The response should contain every record, reproduced exactly.

[[ MATERIAL SUPPLIED open ]]

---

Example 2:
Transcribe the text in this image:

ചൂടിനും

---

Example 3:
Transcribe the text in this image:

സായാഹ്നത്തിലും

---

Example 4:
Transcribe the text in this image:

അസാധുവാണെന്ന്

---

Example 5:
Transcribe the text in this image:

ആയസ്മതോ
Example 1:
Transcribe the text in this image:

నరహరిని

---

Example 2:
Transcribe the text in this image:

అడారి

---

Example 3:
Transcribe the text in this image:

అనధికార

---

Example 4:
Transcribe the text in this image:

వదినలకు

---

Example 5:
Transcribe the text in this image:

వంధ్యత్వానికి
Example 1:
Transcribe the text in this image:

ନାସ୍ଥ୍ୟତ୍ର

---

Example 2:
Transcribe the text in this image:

[[ MATERIAL SUPPLIED closed ]]

SOLUTION FOR THIS EXERCISE →
---

Example 2:
Transcribe the text in this image:

ചൂടിനും

---

Example 3:
Transcribe the text in this image:

സായാഹ്നത്തിലും

---

Example 4:
Transcribe the text in this image:

അസാധുവാണെന്ന്

---

Example 5:
Transcribe the text in this image:

ആയസ്മതോ
Example 1:
Transcribe the text in this image:

నరహరిని

---

Example 2:
Transcribe the text in this image:

అడారి

---

Example 3:
Transcribe the text in this image:

అనధికార

---

Example 4:
Transcribe the text in this image:

వదినలకు

---

Example 5:
Transcribe the text in this image:

వంధ్యత్వానికి
Example 1:
Transcribe the text in this image:

ନାସ୍ଥ୍ୟତ୍ର

---

Example 2:
Transcribe the text in this image:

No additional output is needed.